Verilen Metin >>
--- --- ---

Davanın Geri Alınması

Davanın geri alınması HMK 123’de düzenlenmiştir. Hukuk Muhakemeleri Kanunu madde 123 şu şekildedir: Davacı, hüküm kesinleşinceye kadar, ancak davalının açık rızası ile davasını geri alabilir. Bu takdirde davanın açılmamış sayılmasına karar verilir.

Görüleceği üzere davanın geri alınması ancak davalının açık rızası halinde mümkündür.

Davanın geri alınması ile davadan feragati birbirine karıştırmamak gerekir. Davacı davasını geri aldıktan sonra istediği zaman bu davayı geri açabilecekken davadan feragatte davacı dava konusu hakkından da feragat etmiş olur.

Davanın geri alınması Eskişehir avukat

Davanın Geri Alınması Hakkında Emsal Yargıtay Kararları

Yargıtay 2. Hukuk Dairesi 2021/5558 E. , 2022/124 K. Sayılı Kararı

DAVA TÜRÜ : Ziynet Alacağı ve Mal Rejiminin Tasfiyesinden Kaynaklanan Alacak

Taraflar arasındaki davanın yapılan muhakemesi sonunda mahalli mahkemece verilen, yukarıda tarihi ve numarası gösterilen hüküm davacı-davalı kadın tarafından asıl dava yönünden temyiz edilmekle, evrak okunup gereği görüşülüp düşünüldü:
Davaya son veren taraf işlemlerinden olan davadan feragat ile davanın geri alınması, mahiyeti ve sonuçları itibariyle birbirinden farklı kavramlardır. Davanın geri alınması (HMK m. 123), ileride tekrar dava açabilme hakkını saklı tutarak davanın takibinden vazgeçilmesi olup burada, davacı talep ettiği haktan (talep sonucundan) feragat etmemektedir. Davadan feragat ise (HMK m. 307), talep edilen haktan, talep sonucundan vazgeçmektir. Davadan feragat davalının rızasına (muvafakatına) bağlı olmadığı halde, davacının davasını geri alabilmesi için davalının rızası şarttır. Davadan feragat halinde, feragat edilen hak ileride tekrar dava konusu yapılamaz ve yapılır ise mahkemece kesin hüküm nedeniyle davanın reddine karar verilir. Davanın geri alınması durumunda ise, geri alınan dava ileride tekrar açılabilir.

--- --- ---

Görev 1 >>
Listede "### Frustration with Complexity" satırından "### Pace Differences" satırına kadar uzanan bölümü, iki uç satır dahil ve boş satırlar hariç, her satırı bir dize olacak biçimde JSON listesi olarak düzenler misiniz?

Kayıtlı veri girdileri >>
--- --- ---

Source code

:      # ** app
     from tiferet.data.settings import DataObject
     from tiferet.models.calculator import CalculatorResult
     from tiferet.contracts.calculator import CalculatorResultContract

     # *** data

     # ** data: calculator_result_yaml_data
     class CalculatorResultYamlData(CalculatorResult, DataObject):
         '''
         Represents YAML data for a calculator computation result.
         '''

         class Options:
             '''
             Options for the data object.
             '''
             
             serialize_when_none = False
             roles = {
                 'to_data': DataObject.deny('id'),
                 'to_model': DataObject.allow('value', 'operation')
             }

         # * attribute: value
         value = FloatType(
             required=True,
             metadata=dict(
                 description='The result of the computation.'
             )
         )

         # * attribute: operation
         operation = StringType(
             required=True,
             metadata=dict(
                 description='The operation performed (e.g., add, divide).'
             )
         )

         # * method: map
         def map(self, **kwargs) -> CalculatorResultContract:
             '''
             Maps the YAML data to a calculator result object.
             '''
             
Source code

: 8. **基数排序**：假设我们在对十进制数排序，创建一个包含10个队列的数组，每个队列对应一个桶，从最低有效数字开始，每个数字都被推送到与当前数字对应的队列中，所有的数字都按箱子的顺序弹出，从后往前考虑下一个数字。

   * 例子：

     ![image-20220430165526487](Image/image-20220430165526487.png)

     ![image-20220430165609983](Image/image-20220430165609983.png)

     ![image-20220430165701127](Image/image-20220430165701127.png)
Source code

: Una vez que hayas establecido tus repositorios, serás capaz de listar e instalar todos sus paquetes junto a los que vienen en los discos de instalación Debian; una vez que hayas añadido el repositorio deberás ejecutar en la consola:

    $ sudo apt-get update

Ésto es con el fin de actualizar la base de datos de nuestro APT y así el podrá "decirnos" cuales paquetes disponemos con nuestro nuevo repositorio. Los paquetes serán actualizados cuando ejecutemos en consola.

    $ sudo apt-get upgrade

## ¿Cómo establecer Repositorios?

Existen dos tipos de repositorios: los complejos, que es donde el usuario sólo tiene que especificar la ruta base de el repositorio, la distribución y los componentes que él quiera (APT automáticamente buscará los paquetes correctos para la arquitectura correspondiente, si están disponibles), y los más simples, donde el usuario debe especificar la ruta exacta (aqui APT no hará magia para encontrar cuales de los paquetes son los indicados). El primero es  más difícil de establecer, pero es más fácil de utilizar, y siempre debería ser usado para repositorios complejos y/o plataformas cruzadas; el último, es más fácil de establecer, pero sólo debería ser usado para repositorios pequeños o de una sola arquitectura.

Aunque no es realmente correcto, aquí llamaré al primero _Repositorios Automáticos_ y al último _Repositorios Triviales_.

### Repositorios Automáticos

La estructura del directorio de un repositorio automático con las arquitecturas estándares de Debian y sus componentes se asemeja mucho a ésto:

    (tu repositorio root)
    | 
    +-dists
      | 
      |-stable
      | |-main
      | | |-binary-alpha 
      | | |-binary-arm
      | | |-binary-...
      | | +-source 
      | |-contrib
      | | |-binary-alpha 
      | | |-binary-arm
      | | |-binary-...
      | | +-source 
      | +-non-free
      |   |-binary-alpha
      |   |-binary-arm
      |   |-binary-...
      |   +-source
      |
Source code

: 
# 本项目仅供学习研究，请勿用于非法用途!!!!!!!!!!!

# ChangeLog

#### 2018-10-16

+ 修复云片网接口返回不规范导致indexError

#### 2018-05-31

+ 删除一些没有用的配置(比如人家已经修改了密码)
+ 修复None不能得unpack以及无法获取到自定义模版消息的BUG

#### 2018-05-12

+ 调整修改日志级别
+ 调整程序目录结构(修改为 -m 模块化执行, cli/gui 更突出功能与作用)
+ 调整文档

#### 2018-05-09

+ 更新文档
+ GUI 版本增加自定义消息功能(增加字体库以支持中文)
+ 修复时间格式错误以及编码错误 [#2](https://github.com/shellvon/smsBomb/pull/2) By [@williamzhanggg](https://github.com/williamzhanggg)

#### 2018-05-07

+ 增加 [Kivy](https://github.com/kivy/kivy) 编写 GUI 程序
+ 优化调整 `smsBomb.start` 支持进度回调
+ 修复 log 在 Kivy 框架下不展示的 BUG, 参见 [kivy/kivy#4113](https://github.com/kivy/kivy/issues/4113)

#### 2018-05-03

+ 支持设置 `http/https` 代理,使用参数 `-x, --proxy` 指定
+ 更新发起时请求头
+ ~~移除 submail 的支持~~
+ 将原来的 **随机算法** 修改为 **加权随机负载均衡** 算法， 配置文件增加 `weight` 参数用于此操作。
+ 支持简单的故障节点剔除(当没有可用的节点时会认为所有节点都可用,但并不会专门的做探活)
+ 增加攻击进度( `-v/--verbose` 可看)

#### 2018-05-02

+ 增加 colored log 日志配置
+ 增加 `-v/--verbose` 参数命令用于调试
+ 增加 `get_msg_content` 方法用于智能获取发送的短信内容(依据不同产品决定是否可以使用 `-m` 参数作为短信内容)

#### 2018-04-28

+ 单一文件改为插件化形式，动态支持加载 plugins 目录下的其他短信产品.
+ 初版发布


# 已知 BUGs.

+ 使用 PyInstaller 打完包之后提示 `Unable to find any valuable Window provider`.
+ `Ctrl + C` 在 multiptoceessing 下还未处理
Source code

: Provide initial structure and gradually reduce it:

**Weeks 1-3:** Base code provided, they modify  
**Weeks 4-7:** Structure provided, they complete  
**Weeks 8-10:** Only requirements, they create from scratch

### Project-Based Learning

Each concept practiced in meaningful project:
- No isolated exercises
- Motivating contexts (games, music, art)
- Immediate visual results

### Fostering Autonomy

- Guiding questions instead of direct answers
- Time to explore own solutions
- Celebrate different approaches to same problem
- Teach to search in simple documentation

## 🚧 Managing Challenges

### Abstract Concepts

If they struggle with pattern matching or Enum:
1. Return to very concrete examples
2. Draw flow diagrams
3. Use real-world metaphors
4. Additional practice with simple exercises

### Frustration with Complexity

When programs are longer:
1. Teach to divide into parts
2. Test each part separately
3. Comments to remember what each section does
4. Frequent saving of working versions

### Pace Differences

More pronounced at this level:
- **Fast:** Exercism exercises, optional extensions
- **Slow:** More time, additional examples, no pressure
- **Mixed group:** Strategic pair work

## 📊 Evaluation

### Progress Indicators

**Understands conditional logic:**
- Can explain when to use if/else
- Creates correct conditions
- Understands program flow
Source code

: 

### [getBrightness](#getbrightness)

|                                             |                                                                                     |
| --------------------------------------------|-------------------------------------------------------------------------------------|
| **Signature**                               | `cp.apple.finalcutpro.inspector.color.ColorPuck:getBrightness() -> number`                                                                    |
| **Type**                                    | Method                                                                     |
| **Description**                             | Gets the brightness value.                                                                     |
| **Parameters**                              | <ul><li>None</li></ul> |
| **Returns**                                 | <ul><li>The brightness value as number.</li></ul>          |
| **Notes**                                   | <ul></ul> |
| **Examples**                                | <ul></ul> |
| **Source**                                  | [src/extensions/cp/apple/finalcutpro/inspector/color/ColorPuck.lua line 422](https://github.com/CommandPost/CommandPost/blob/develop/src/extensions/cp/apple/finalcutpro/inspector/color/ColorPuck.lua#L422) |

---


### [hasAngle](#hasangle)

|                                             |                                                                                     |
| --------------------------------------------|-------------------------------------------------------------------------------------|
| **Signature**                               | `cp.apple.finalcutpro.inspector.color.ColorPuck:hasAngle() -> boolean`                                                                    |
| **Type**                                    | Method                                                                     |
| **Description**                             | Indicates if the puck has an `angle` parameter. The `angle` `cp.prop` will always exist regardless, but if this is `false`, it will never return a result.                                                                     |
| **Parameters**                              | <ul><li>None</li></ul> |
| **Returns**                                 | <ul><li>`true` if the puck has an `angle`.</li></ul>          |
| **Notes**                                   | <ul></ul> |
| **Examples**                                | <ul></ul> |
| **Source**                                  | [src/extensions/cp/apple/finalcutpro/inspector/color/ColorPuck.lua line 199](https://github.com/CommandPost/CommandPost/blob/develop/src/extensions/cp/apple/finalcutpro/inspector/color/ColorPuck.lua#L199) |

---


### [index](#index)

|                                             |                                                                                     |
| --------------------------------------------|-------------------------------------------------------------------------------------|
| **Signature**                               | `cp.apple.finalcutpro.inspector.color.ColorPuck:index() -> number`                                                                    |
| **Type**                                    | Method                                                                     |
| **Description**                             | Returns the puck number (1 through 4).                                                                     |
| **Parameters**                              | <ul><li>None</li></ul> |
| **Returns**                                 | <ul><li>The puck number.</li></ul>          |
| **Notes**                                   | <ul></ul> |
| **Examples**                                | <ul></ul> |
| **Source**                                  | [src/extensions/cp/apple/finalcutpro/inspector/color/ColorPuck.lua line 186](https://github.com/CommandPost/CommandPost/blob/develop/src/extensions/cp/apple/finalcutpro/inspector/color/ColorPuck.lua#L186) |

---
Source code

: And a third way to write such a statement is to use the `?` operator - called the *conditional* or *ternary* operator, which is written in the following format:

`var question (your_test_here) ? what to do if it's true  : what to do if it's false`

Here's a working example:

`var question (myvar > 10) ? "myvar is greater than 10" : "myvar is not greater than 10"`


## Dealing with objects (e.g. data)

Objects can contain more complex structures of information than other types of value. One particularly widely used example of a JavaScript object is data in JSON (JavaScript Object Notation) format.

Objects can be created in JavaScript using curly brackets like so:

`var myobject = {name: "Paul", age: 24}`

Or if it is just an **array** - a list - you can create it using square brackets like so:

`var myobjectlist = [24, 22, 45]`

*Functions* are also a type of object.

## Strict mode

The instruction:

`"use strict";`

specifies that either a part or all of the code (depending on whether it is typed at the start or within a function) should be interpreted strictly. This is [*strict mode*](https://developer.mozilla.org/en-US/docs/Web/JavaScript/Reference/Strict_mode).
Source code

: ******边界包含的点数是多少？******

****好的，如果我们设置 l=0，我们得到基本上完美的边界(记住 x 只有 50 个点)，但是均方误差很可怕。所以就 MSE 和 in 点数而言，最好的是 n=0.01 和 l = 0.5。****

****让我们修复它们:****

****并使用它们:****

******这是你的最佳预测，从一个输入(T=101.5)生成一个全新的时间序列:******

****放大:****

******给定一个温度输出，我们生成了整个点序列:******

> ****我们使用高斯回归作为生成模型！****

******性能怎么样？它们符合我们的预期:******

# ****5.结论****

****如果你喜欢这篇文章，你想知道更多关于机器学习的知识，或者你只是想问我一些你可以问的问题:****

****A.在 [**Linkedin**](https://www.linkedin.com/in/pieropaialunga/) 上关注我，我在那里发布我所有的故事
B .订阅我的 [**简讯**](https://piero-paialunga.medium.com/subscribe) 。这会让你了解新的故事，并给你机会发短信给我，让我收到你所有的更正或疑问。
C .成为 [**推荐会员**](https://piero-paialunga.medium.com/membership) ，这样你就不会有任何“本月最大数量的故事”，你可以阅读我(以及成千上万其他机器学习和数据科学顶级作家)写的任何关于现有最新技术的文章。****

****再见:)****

--- --- ---

Görev 2 >>
Davanın geri alınmasıyla ilgili metne göre aşağıdaki soruları yanıtlayın.
(a) Davanın geri alınması hangi kanun maddesinde düzenlenmiştir?
(b) Yargıtay kararında davadan feragat hangi maddeye dayandırılmaktadır?
(c) Alıntılanan Yargıtay kararında dava türü nedir?

Beklenen Yanıt 1 >>
[
  "### Frustration with Complexity",
  "When programs are longer:",
  "1. Teach to divide into parts",
  "2. Test each part separately",
  "3. Comments to remember what each section does",
  "4. Frequent saving of working versions",
  "### Pace Differences"
]

Beklenen Yanıt 2 >>
(a) Hukuk Muhakemeleri Kanunu madde 123 (HMK 123).
(b) HMK m. 307.
(c) Ziynet Alacağı ve Mal Rejiminin Tasfiyesinden Kaynaklanan Alacak.